Dear Amy: I’m a 31-year-old husband with a beautiful wife and two amazing little girls. My wife and I have been married for six years.

Two years ago, my wife reached out to an old flame and engaged in an emotional affair. She continued to talk with him even while we were going to marriage counseling. After she stopped that relationship, a few months went by quite nicely.

Then she started an emotional affair with a co-worker. She was caught and said it would stop.

That happened exactly a year ago.

The day before Mother’s Day last May, she told me that the only thing she wanted was a day of not having to be a mother.

I was happy to oblige, so I loaded up the girls and we spent the day together, so “Mommy” could be on her own.

I didn’t hear from her all day, and she didn’t come home that night.

The following day, on Mother’s Day, she met me at my mom’s house and apologized. She said she got drunk with an old friend.

Turns out, that was a lie. A few days ago, she confessed to sleeping with a total stranger that night.

I don’t know what to do. I feel like the love in my heart is just gone, and I do not want it to be gone.

I have never been unfaithful to my wife, but she has hurt me so many times. When do you draw the line?

Please lend me some of your wisdom.

— Heartbroken Husband

Dear Heartbroken: Your wife’s risk-taking behavior seems to be escalating — going from what you both define as emotional affairs, to anonymous sex.

She kept knowledge of this one-night stand to herself until recently.

So why did she disclose this now?

Is she trying to force the issue in order to end the marriage, or is she trying to come clean in order to save the marriage? Is she trying to punish you, or does she want to punish herself? Does she have an STD? Did she become pregnant?

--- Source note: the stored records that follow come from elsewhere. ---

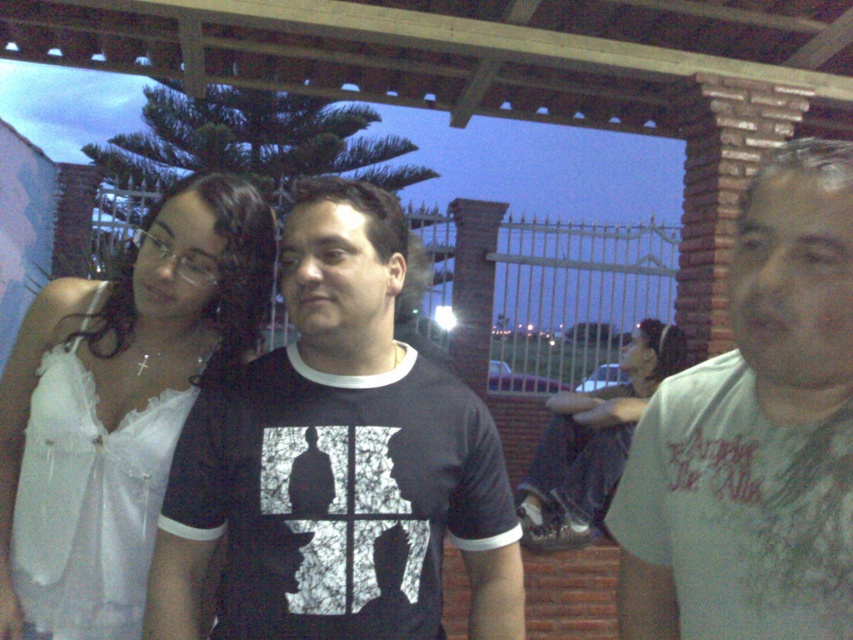
Question: Can you confirm if white cotton t-shirt at right is bigger than jeans at lower right?

Choices:
 (A) no
 (B) yes

Answer: (A)

Question: Does black matte t-shirt at center have a lesser width compared to white cotton t-shirt at right?

Choices:
 (A) yes
 (B) no

Answer: (B)

Question: Which object is closer to the camera taking this photo?

Choices:
 (A) black matte t-shirt at center
 (B) white satin blouse at left
 (C) jeans at lower right

Answer: (A)

Question: Among these points, which one is farthest from the camera?

Choices:
 (A) (845, 220)
 (B) (303, 406)

Answer: (B)

Question: Can you confirm if black matte t-shirt at center is thinner than jeans at lower right?

Choices:
 (A) no
 (B) yes

Answer: (B)

Question: Which point is closer to the camera?

Choices:
 (A) white cotton t-shirt at right
 (B) jeans at lower right

Answer: (A)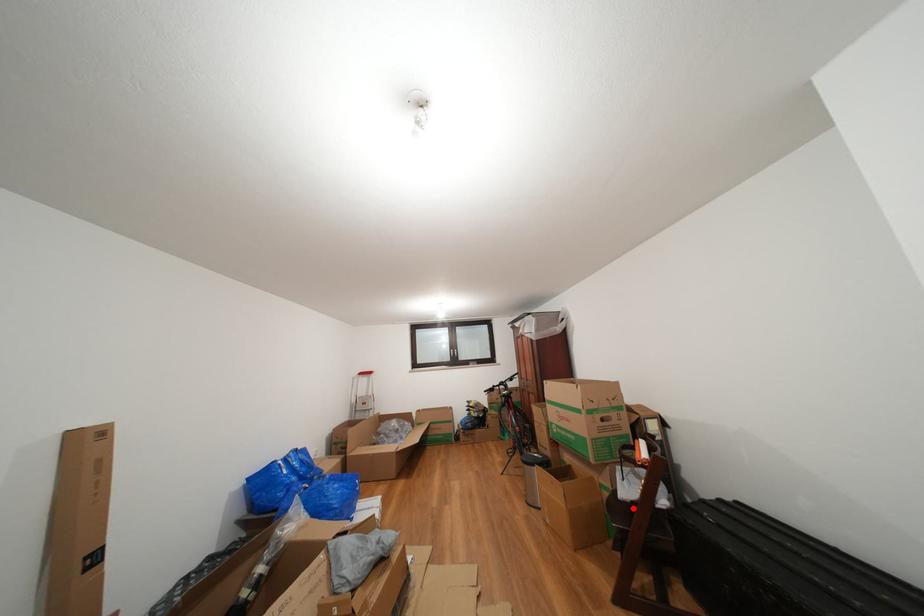
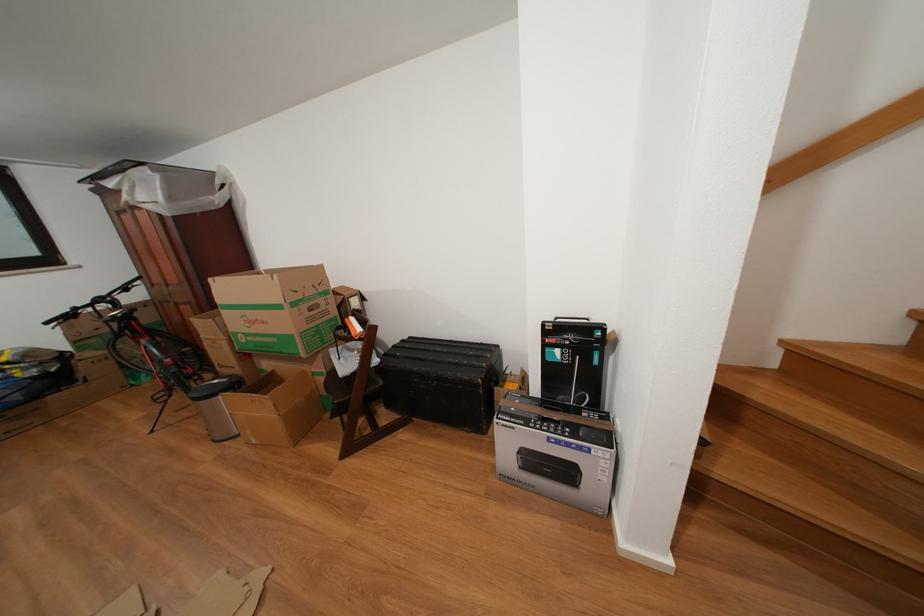
Where in the second image is the point corresponding to the highlighted location from the first image?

You two should head right back into counseling.

You should set your own goal for what you want from therapy: Do you want to continue to try to repair your relationship, or do you want to move toward parting ways peacefully?

You should also contact an attorney to explore your legal rights and responsibilities regarding a possible separation.

At the very least, it sounds as if your wife is overwhelmed by marriage and parenthood. You must put your kids’ well-being first. It might be best for the children to be with you in a separate household at least half-time while their mother sorts through her personal problems.

Dear Amy: Recently a relative wrote to us and insisted that we send him our birthdates and birthplaces. We declined the first time, and he tried again. We turned him down again.

He said that in his retirement he has ‘rediscovered’ an old hobby of genealogy and is building a family tree.

He made a point of defending his request by saying that the birthdates of currently living people are not visible to visitors to this website, but only to those using a password.

This comment made me suspicious of the site.

We told him that we were not prepared to provide this information. He was quite miffed.

We cited the laws in Canada about privacy and said that it was our right to not have our information posted by him.

He already knew my birthdate, and I warned him not to post it.

Was I right?

— Private

Dear Private: Yes, you have the right not to provide your personal data and have it posted on the internet. If you don’t want to do this, stay firm.

Dear Amy: “Back Off, Buddy” asked about a friendly but drunk and invasive couple in their local bar. If they set limits on this couple, the staff will help them out.

Bartenders generally keep a good eye on what patrons are doing and saying. If people are told to back off, politely, as you suggested — but then ignored — most likely the bar staff will have a word with them.

Being friendly with the couple sends the message to the staff that you are OK with their behavior.

— Cheers!

Dear Cheers!: This is helpful. Thank you.